フォローオン投資も活発です。 followon

全体の40%がプライベートラウンドとなっているようです。 private

さらに、機関投資家かからも全体の40%以上が行われているとのことです。 AngelList自体も昨年末に$400Mもの巨額SeedFundを組成してましたね。 institutionalfunds

世界最大のスタートアップ求人サイトでもあるAngelList

ちなみにAngelListは人材採用のプラットフォームにもなっていますが、昨年は25万人以上の求職者に対して、約55万人もの人がマッチングしたとのことです。(計1万6千社の職)

アクティブな応募社数も、求人情報も、2014年と比べると世界で倍以上に伸びています。

candidates job

よく聞くスタートアップも結構掲載してますね。 over16k

ソフトウェアの求人情報は、特にJavascriptエンジニアが人気で、Java、HTML、Pythonと続いています。

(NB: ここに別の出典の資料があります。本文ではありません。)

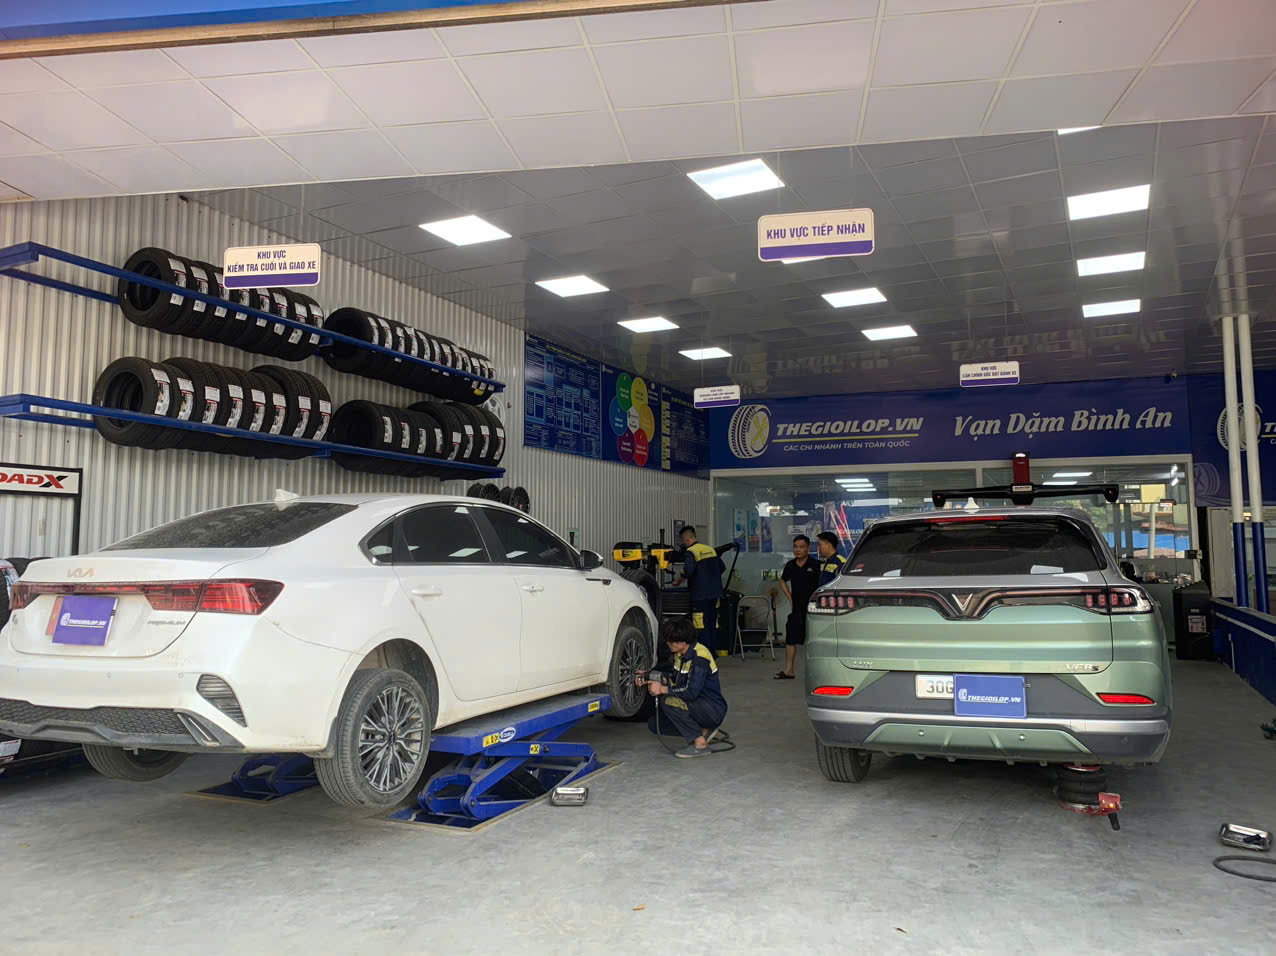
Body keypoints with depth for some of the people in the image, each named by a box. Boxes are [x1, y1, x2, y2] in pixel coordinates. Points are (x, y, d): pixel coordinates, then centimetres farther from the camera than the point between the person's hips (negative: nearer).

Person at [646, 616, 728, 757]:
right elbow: (675, 681, 15)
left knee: (668, 701, -27)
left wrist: (663, 689, -21)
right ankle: (702, 730, 11)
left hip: (714, 709, -9)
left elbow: (691, 692, -30)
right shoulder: (680, 654, 5)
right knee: (654, 724, 3)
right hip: (697, 704, 9)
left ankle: (700, 743, -17)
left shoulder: (699, 656, -24)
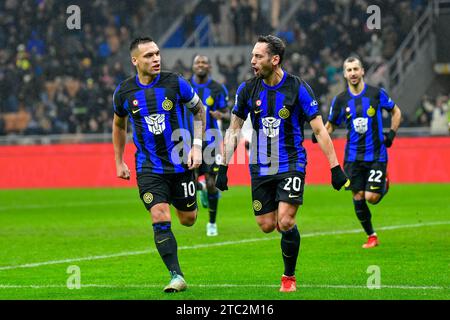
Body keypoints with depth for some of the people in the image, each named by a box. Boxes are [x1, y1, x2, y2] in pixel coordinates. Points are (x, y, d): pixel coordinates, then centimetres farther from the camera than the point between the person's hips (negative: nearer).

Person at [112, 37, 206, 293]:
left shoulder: (175, 83, -8)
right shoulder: (124, 93, -4)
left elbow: (199, 110, 6)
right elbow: (119, 125, 15)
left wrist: (197, 147, -2)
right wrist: (119, 162, 16)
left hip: (180, 163, 0)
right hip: (149, 168, 0)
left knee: (188, 219, 11)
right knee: (160, 219, -14)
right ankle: (177, 276, -8)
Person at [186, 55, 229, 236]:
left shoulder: (217, 89, -3)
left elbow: (227, 115, 1)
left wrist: (221, 115, -21)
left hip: (211, 141, -1)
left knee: (211, 184, -3)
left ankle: (212, 223, 15)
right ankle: (202, 189, 27)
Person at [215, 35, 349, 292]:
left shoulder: (298, 88, -11)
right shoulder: (247, 89, -1)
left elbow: (319, 130, -7)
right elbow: (234, 129, 9)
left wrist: (335, 168, -11)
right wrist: (223, 168, 6)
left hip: (291, 164, -4)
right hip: (261, 169, 4)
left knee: (285, 222, -16)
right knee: (267, 226, 2)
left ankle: (290, 276, 3)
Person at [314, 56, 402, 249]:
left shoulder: (377, 94, -4)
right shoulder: (340, 100, 0)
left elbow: (396, 112, 11)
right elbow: (331, 125, 10)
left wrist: (392, 133, -2)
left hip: (376, 155, -2)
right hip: (353, 157, 2)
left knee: (371, 197, -10)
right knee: (358, 198, 1)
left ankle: (384, 184, 26)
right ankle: (371, 236, 18)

デザインの求人情報は、UXデザイン、Photoshopが人気ですね。

skillsfordesigners skillsforsoftwareengineers

投資活動もソフトウェアに食べられていくのか?

かの有名な投資家アンドリーセン・ホロウィッツは、ソフトウェアが世界を征服する(Software is eating the world)と述べてますが、

投資活動もITによって駆逐されていくのでしょうか?

確かに今、投資活動の大部分が属人的に行われていると思います。

もちろんシード期の投資活動は、数字では測れないステータスのものが多いですし、起業家やチームが魅力的かといった、ある種まだ人間にしか判断の難しいセンスの部分も多々あります。

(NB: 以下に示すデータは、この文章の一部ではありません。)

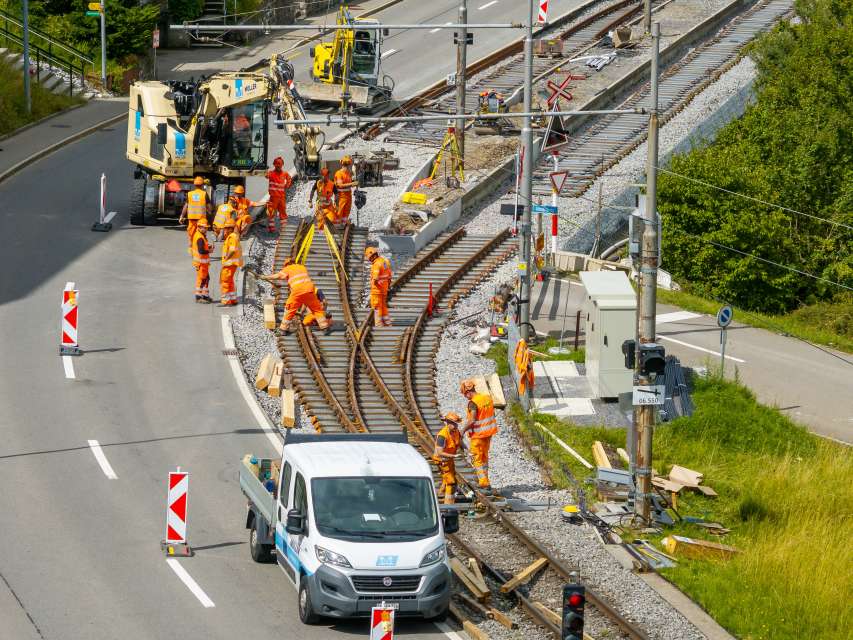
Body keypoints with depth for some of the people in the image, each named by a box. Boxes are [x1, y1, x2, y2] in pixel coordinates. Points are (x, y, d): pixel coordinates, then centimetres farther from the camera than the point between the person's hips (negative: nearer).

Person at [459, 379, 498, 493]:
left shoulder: (473, 403, -22)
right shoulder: (487, 397, 2)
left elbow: (472, 421, -25)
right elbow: (492, 414, 11)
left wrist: (463, 430, -13)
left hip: (478, 434, -8)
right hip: (488, 432, 8)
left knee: (477, 459, -1)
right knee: (484, 457, 22)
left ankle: (485, 485, -6)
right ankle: (482, 479, 34)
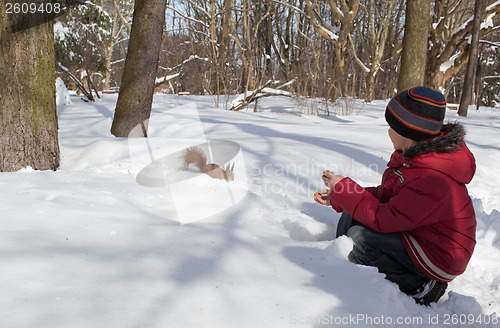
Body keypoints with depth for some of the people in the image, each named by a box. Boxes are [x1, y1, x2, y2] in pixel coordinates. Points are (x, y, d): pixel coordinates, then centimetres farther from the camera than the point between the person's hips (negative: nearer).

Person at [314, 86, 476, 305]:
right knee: (351, 215, 0)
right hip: (414, 228, 9)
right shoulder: (416, 152, -4)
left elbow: (382, 220, -28)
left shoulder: (433, 179, -34)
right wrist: (337, 197, 1)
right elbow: (386, 194, 6)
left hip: (438, 257, -9)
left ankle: (419, 286, -8)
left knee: (358, 237, -23)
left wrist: (342, 188, -17)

一方で、1千、1万、10万といったオーダーのスタートアップを支援し、その規模でイノベーションを引き起こしていくには、こういったITの力が必要不可欠になっていくのではないでしょうか?

投資家の数がスケールすればするほど、お金を出すという行為に価値はなくなっていきます。現に、米国では勿論のこと、日本でもお金を出すという行為だけでは投資させてもらえないフェーズになってきていると思います。

投資家の数が数年前と比べてだいぶ増えてきたのです。

つまり、投資家にも競争原理が働きスタートアップが投資家を選べるフェーズになっているのです。

起業家が投資家に求めるのは、例えば、人材採用であったり事業のGrowth支援であったり、精神的な支えであったりします。

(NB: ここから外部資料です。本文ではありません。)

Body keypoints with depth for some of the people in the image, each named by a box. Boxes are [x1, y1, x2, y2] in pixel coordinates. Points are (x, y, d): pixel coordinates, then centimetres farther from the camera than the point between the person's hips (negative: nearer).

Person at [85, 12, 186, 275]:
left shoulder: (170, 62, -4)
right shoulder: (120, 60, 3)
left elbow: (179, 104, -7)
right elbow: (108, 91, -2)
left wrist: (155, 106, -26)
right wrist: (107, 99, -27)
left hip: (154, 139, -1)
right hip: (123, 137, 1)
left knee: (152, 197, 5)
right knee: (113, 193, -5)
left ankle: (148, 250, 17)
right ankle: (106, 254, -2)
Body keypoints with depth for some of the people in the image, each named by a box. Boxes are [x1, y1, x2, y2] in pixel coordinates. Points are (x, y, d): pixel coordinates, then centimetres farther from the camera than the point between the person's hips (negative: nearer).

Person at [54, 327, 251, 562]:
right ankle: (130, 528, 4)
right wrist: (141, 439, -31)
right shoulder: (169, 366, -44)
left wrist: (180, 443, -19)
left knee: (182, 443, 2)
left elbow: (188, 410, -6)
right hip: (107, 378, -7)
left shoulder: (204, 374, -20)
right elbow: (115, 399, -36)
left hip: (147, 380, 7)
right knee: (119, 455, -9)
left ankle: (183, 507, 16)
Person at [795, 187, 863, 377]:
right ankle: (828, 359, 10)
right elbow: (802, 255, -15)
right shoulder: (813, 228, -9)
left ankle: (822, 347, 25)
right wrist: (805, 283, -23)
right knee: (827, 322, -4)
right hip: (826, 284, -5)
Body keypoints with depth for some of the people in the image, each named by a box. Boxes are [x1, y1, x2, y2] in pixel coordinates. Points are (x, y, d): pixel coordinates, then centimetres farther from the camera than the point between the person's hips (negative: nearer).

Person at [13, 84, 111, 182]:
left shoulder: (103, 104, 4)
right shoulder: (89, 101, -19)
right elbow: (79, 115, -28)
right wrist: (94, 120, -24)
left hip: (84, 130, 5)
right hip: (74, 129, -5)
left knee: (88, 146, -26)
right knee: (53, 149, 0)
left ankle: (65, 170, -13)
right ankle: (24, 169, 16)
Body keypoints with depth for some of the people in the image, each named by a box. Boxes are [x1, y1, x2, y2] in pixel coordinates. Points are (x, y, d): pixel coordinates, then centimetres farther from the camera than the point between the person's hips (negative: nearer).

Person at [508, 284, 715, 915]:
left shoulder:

お金だけではなく、沢山のスタートアップを見ている投資家ならではの知見やノウハウが欲しいのです。

簡単にいえば、その投資家から出資をうけることが、会社のスケールを後押しするか、というわけです。

日本のエンジェル投資の今

先日、佐俣アンリさん率いる独立系ベンチャーキャピタルのANRIが、Tokyo Angel Netowrkなる創業前後のスタートアップとエンジェル投資家のマッチング支援プラットフォームを立ち上げました。

これは、エンジェル投資家に対して事業や資本政策のメンタリングを希望するスタートアップを募り、ANRIがエンジェル投資家の代わりにスクリーニングを実施するというものです。

素晴らしい取り組みだなぁと思っていたのですが、確かに米国と比べると日本のエンジェル投資家の数はまだまだ少ないのです。

ここ数年でやっと増えてきたなぁというレベルです。

エコシステムとしてこのようなフェーズだと、まだオンライン完結でマッチングまで引き起こすのは無理があるというわけですね。

エンジェル投資の文化を広めることが先決ですと。

実際、「スタートアップは良いエンジェルへのアクセス方法がない、一方でエンジェルはスタートアップからたくさんの連絡が来てしまうのが困る」といった課題があるようで[引用:創業期のスタートアップとエンジェル投資家を結ぶ「Tokyo Angel Network」、ANRIが立ち上げ]、

この取り組みによって間違いなくエンジェル投資の文化が広まっていきますね。

Exitの数が増えればその分エンジェル投資家が生まれるわけですが、そもそもスタートアップの数も少なく、そこにお金を提供するVCも増えていなかったので、Exit数も少なかったのです。

日本でもスタートアップエコシステムが立ち上がり初め、やっとポジティブなサイクルが回り始めたなぁといった感じですね。

今後はIPOだけではなくM&Aの数も加速していき、エンジェル投資家の数も増えていきそうです。

最後に

いずれ、日本のスタートアップエコシステムもITの力をもっと使い、ITで解決できるところは彼等に任せ、投資家たちは人間にしかできない部分を担っていくのではないでしょうか?